Synopsis : «Je me souviens très bien de cet instant. Nous étions face à la mer.
L’horizon scintillait.

C’est là qu’Anna m’a demandé :

« Si j’avais commis le pire, m’aimerais-tu malgré tout ? »

Vous auriez répondu quoi, vous ?
Anna était la femme de ma vie. Nous devions nous marier dans trois semaines. Bien sûr que je l’aimerais quoi qu’elle ait pu faire.

Du moins, c’est ce que je croyais, mais elle a fouillé dans son sac d’une main fébrile, et m’a tendu une photo.
– C’est moi qui ai fait ça.

Abasourdi, j’ai contemplé son secret et j’ai su que nos vies venaient de basculer pour toujours.

Sous le choc, je me suis levé et je suis parti sans un mot.
Lorsque je suis revenu, il était trop tard : Anna avait disparu.

Et depuis, je la cherche.»

Mon avis :


Cette lecture fut très rapide… moins de 8 heures après avoir reçu le roman.

Dès le départ, l’intrigue est posée. Une jeune femme montre à son compagnon une photographie épouventable. Il s’enfuit. 15 minutes se sont écoulées…. Trop tard, elle n’est plus là.

Notre héros va donc se mettre à la recherche d’Anna dans le seul but de se faire pardonner. Et je dois admettre que ce roman est parfait pour les hommes, qui ne culpabilisent pas assez selon moi lorsque leur compagne/femme quitte le domicile conjugual pendant une courte période suite à une dispute. Mais y a-t-il vraiment beaucoup d’hommes qui lisent du Guillaume Musso ?

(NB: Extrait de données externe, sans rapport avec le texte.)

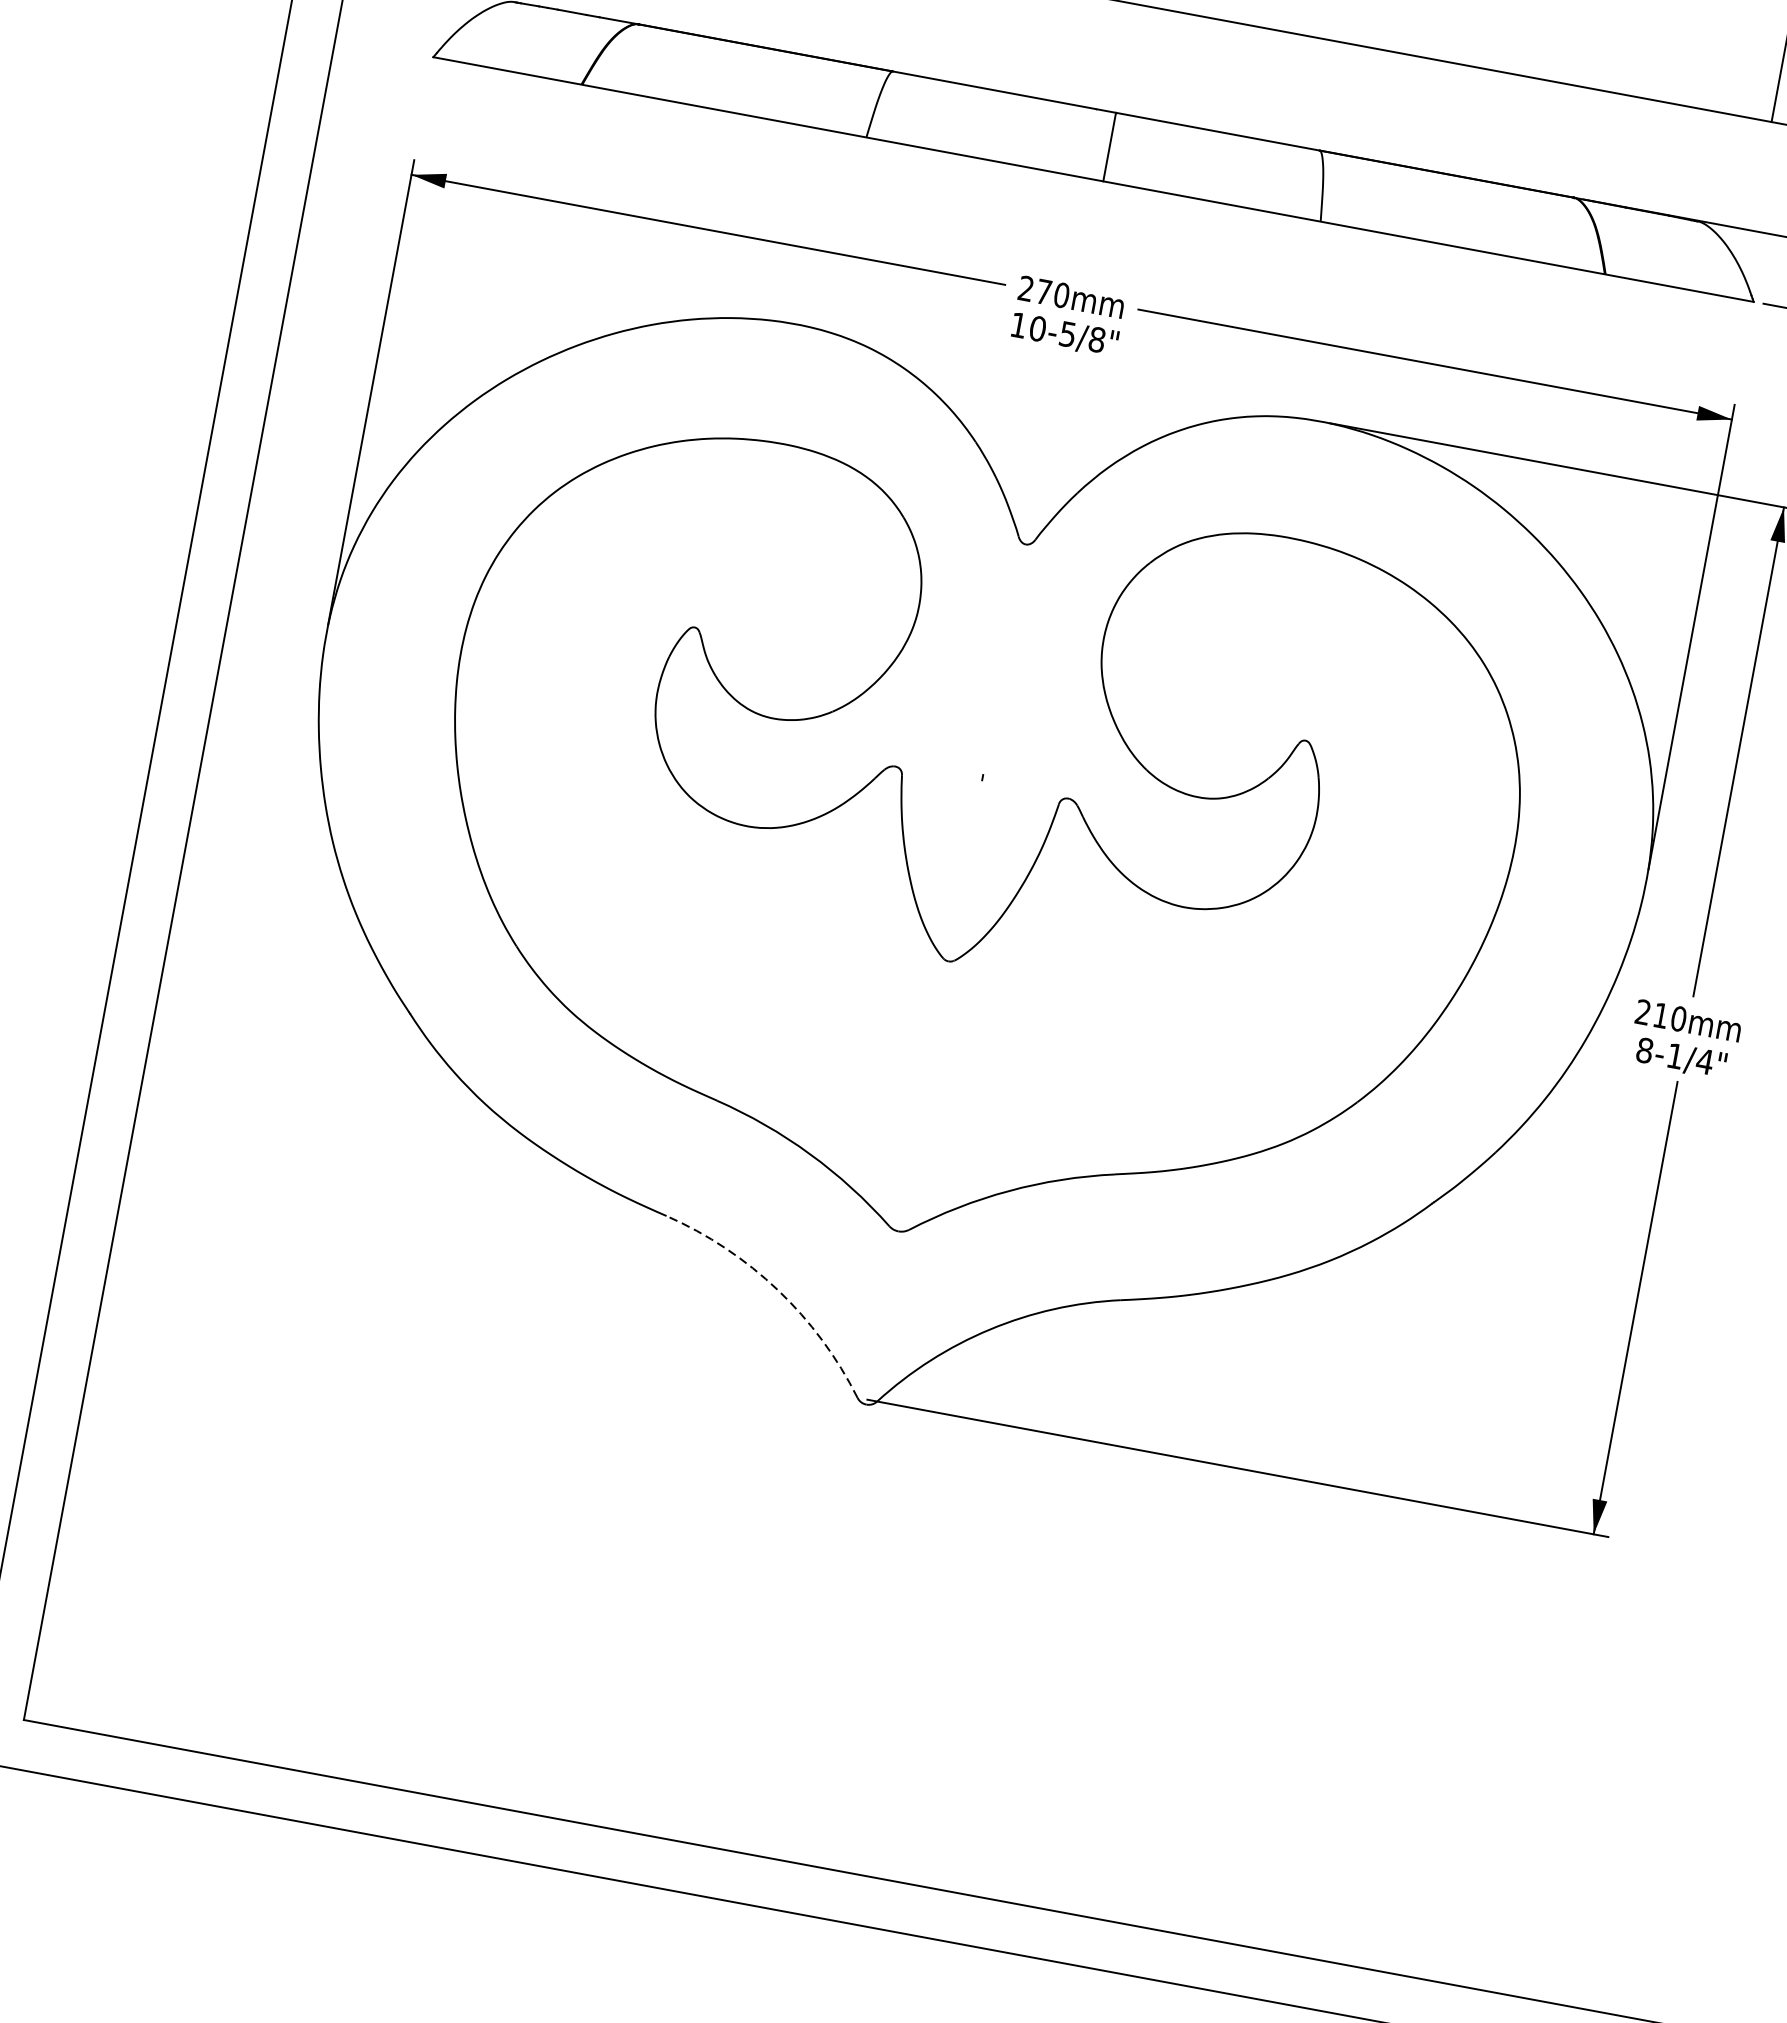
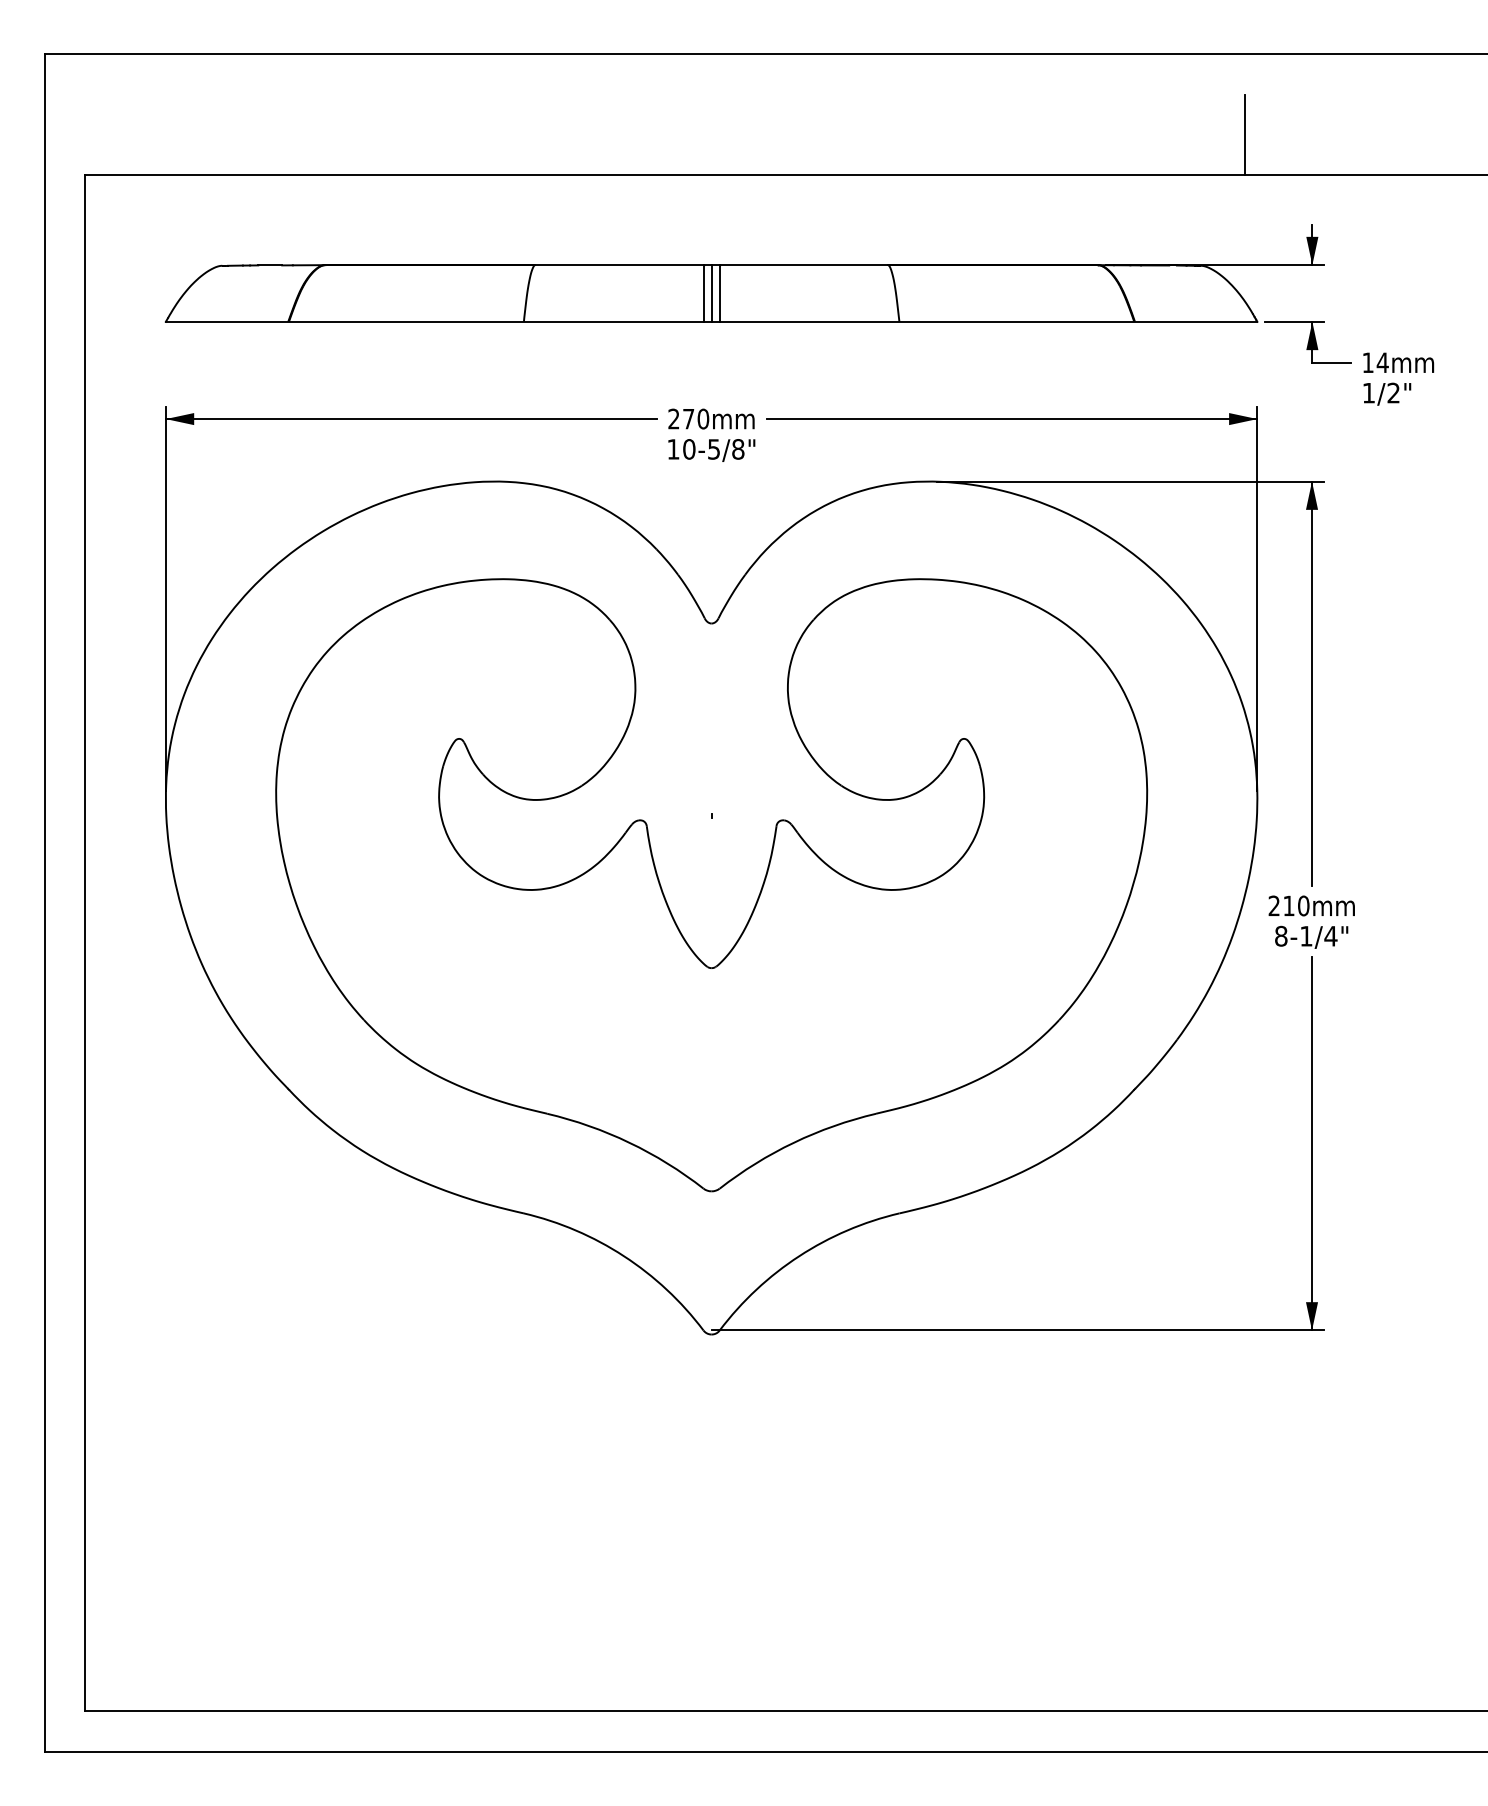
line: (1090, 143) -> (703, 293), added
line: (1099, 145) -> (711, 293), added
arc: (777, 1290) -> (623, 1256), dashed -> solid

Le style de Guigui (pour les intimes) est très simple, pas de longues phrases, pas d’intrigue trop complexe. C’est un texte « brut » et c’est ce que j’aime dans le style littéraire de Musso.

La « traque » d’Anna est la partie la plus pasionnante du roman. J’ai vraiment oublié qu’il s’agissait d’une romance et j’étais incapable de lâcher le roman car chaque fin de chapitre me poussait à lire la suite.

Pas énormément de suspense, mais l’histoire est très intense. Peu de détails, beaucoup de mouvement. Par contre, on ne peut douter qu’il s’agit d’une fiction. Impossible de transposer l’histoire à la réalité.

Que feriez-vous si l’amour de votre vie vous avoue avoir commis les pires choses imaginables? Comment auriez-vous réagi ?

Par contre, je pousse un gros coup de gueule auprès des éditions XO J’ai actuellement 8 romans de Musso dans ma bibliothèque, 4 présentations différentes, 3 formats différents, 3 différentes textures de papier.

Et dans une bibliothèque, c’est môche, vraiment très môche. Et comme j’attache autant d’importance à l’objet-livre qu’à son contenu, « La fille de Brooklyn » ne fera pas partie de ma bibliothèque.

Les points positifs

 

  •  Une véritable intrigue, il ne s’agit pas uniquement d’une romance.
  • Guillaume Musso sort (légèrement) de son schéma classique, ce qui facilite la lecture.
  • A l’exception de 15 pages au début ou à la fin, Musso permet au lecteur de s’identifier facilement aux sentimens de certains hommes. Très rare également dans ses romans.

 

Les points négatifs

 

  • Il s’agit d’une fiction, et à aucun moment je ne me suis dit : « Cela pourrait être vrai. »
  • L’Objet-livre.
  • Manque de continuité des Editions XO pour offrir un format/mise en page identiques de roman en roman.